The inspection took place on 28 and 29 of July 2015 and was unannounced. Weald Hall Residential Home is registered to provide accommodation and personal care for up to 39 older people. The service mainly provides care to people living with dementia. There were a total of 38 people using the service at the time of the inspection.
We last inspected the service in January 2015 and we rated the service as inadequate as the provider was not meeting the legal requirements. Following the inspection the provider wrote to us to say what actions they intended to take.
The service has a registered manager, although they were not present during the inspection as they were on holiday. A registered manager is a person who has registered with the Care Quality Commission to manage the service. Like registered providers, they are ‘registered persons’. Registered persons have legal responsibility for meeting the requirements in the Health and Social Care Act 2008 and associated Regulations about how the service is run.
At this inspection we found that the provider had made some improvements but had not met all the requirements made at the previous inspection.
At the last inspection we found that the environment was not being properly maintained and equipment was not safe. We found that the provider had undertaken some refurbishment and had developed areas for people with dementia to use, which reflected good practice. However we found that people continued to be at risk of unsafe care as staff were not sure how to use some of the equipment provided. Moving and handling practice placed people at risk of injury. Risks were not always well managed, and there had been insufficient consideration of the least restrictive way of keeping people safe. Bedrails were in regular use but the dangers that they presented had not been fully considered.
Infection control was not well managed and this placed people at risk and the staff were not clear about the procedures to follow to protect people from the spread of infection.
At our last inspection we found that induction training and support provided was not effective as staff were not suitably skilled and knowledgeable. At this inspection we found that some training had been provided, however in areas such as infection control and moving and handling the limited skills and knowledge of staff remained an issue.
At the last inspection we found that the provider did not have appropriate arrangements in place regarding consent. We found that some improvements had been made but staff still had limited knowledge and understanding of the Mental Capacity Act (MCA) and Deprivation of Liberty Safeguards (DoLS).
At the last inspection we found that people were not protected from the risks of inadequate nutrition and hydration. We found that some changes had been made but the support for people with complex needs was not always effective and provided in line with professional advice. People’s health needs were not always promoted, and staff were not always clear about how they should support people with specific health conditions such as ulcers or diabetes and reducing risks of deterioration.
At the last inspection we found that people did not always have their dignity, privacy and independence promoted. At this inspection we found that some improvements had been made, but some staff continued to treat people in a way which did not promote a respectful and caring approach.

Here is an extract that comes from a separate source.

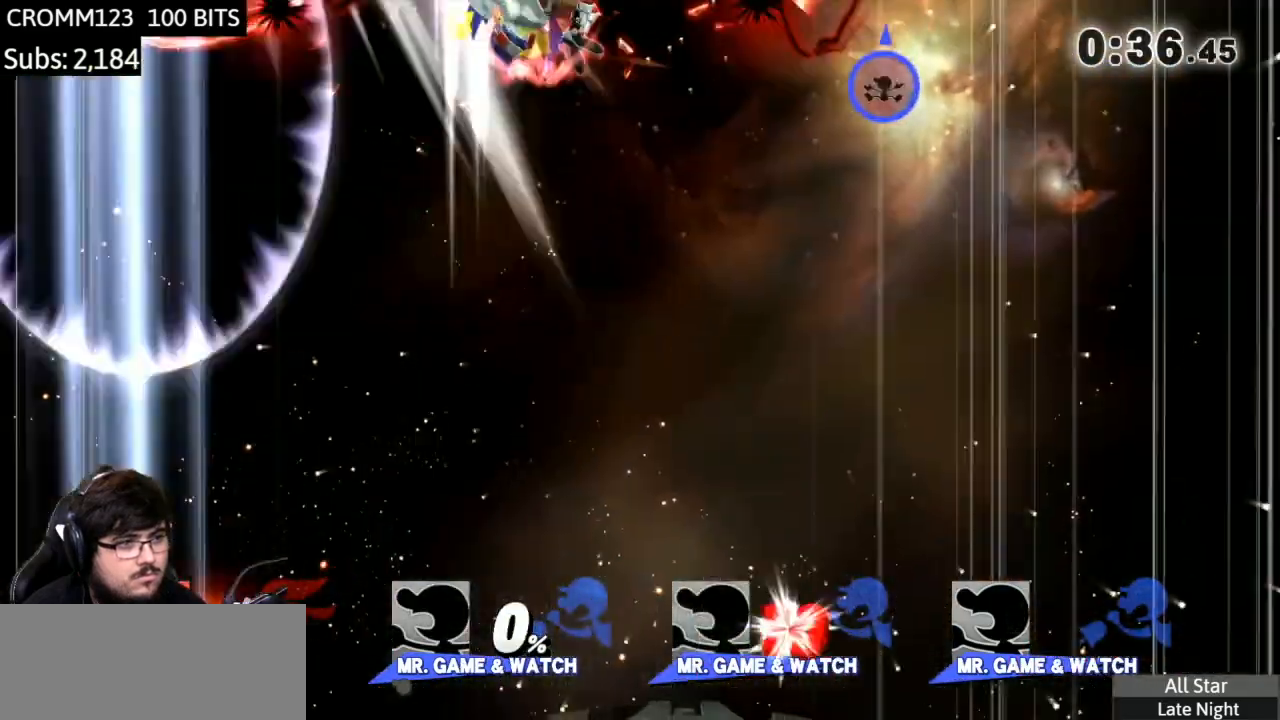
{"buttons": [], "left_stick": "center", "right_stick": "center", "events": [[33, "left_stick", "down"], [467, "left_stick", "center"]]}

People had their care needs assessed and we saw that staff had started to compile social history’s. These were at an early stage of development and had not yet been incorporated in care plans. Plans were not person centred and did not offer clear guidance to staff about how care should be provided. Our observations were that the plans were not reflective of the care that was provided.
Complaints were not managed in a proactive way or used as a tool to develop care practice.

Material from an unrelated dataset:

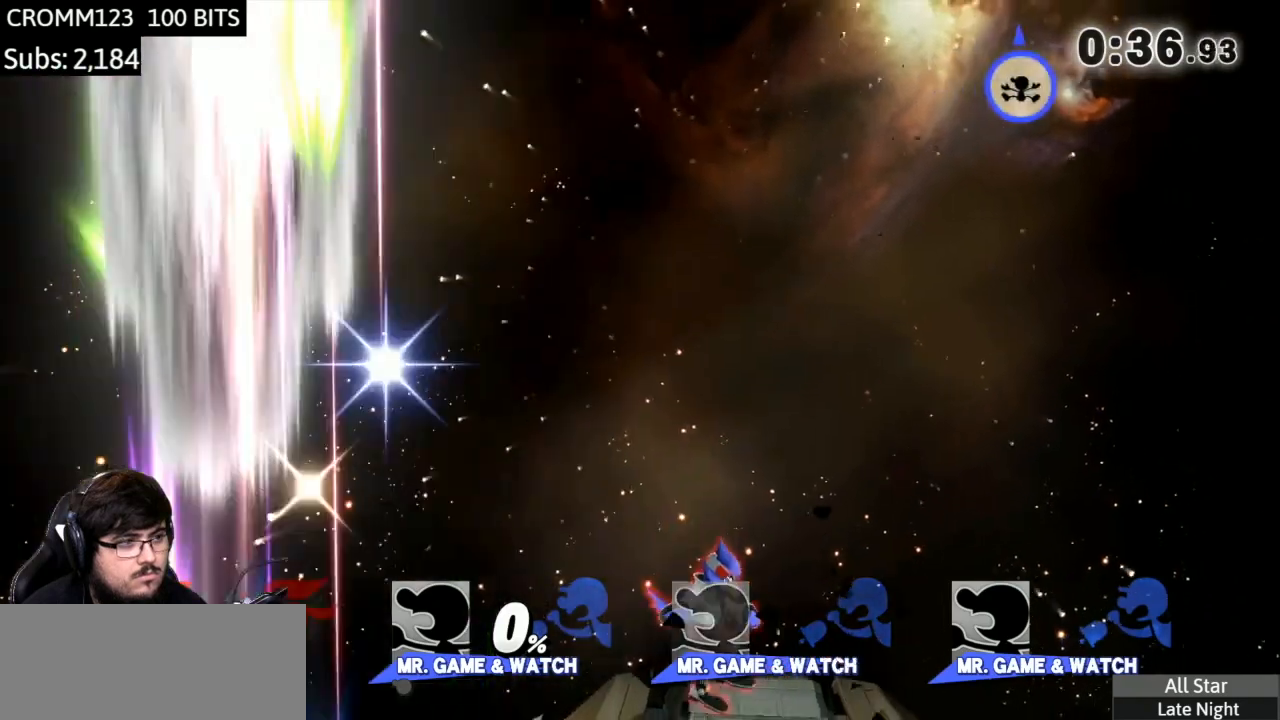
{"buttons": [], "left_stick": "right", "right_stick": "center", "events": [[167, "Y", "down"], [167, "left_stick", "right"], [434, "Y", "up"]]}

At the last inspection we found that the provider did not have an effective system in place monitor quality and identify, assess and manage the risks. We saw that the provider had started to develop a system but it was not fully operational and therefore we were unable to make a decision about how effective it could be. The concerns which were identified at this inspection had not been identified by the registered person.
Medicines were appropriately stored but staff were not always administering them safely or in line with how they were prescribed.
At the last inspection we found that there were not adequate arrangements in place that ensured people were engaged in stimulating activities which promoted their wellbeing. We found that improvements had been made in this area and people enjoyed the activities provided.
The Provider had systems in place to ensure that the staff they recruited were properly vetted. Staffing levels were adequate although they were busy and task orientated in their approach. Staff were clear about how they should respond to concerns and safeguarding.
We found that there were a number of breaches in the regulations of the Health and Social Care Act 2008 (Regulated Activities) Regulations 2014 and you can see what action we have told the provider to take at the back of the full version of the report.
The overall rating for this provider is ‘Inadequate’. This means that it has been placed into ‘Special measures’ by CQC. The purpose of special measures is to:
- Ensure that providers found to be providing inadequate care significantly improve.
- Provide a framework within which we use our enforcement powers in response to inadequate care and work with, or signpost to, other organisations in the system to ensure improvements are made.
- Provide a clear timeframe within which providers must improve the quality of care they provide or we will seek to take further action, for example cancel their registration.
Services placed in special measures will be inspected again within six months. If insufficient improvements have been made such that there remains a rating of inadequate for any key question or overall, we will take action in line with our enforcement procedures to begin the process of preventing the provider from operating the service. This will lead to cancelling their registration or to varying the terms of their registration within six months if they do not improve. The service will be kept under review and if needed could be escalated to urgent enforcement action. Where necessary, another inspection will be conducted within a further six months, and if there is not enough improvement we will move to close the service by adopting our proposal to vary the provider’s registration to remove this location or cancel the provider’s registration.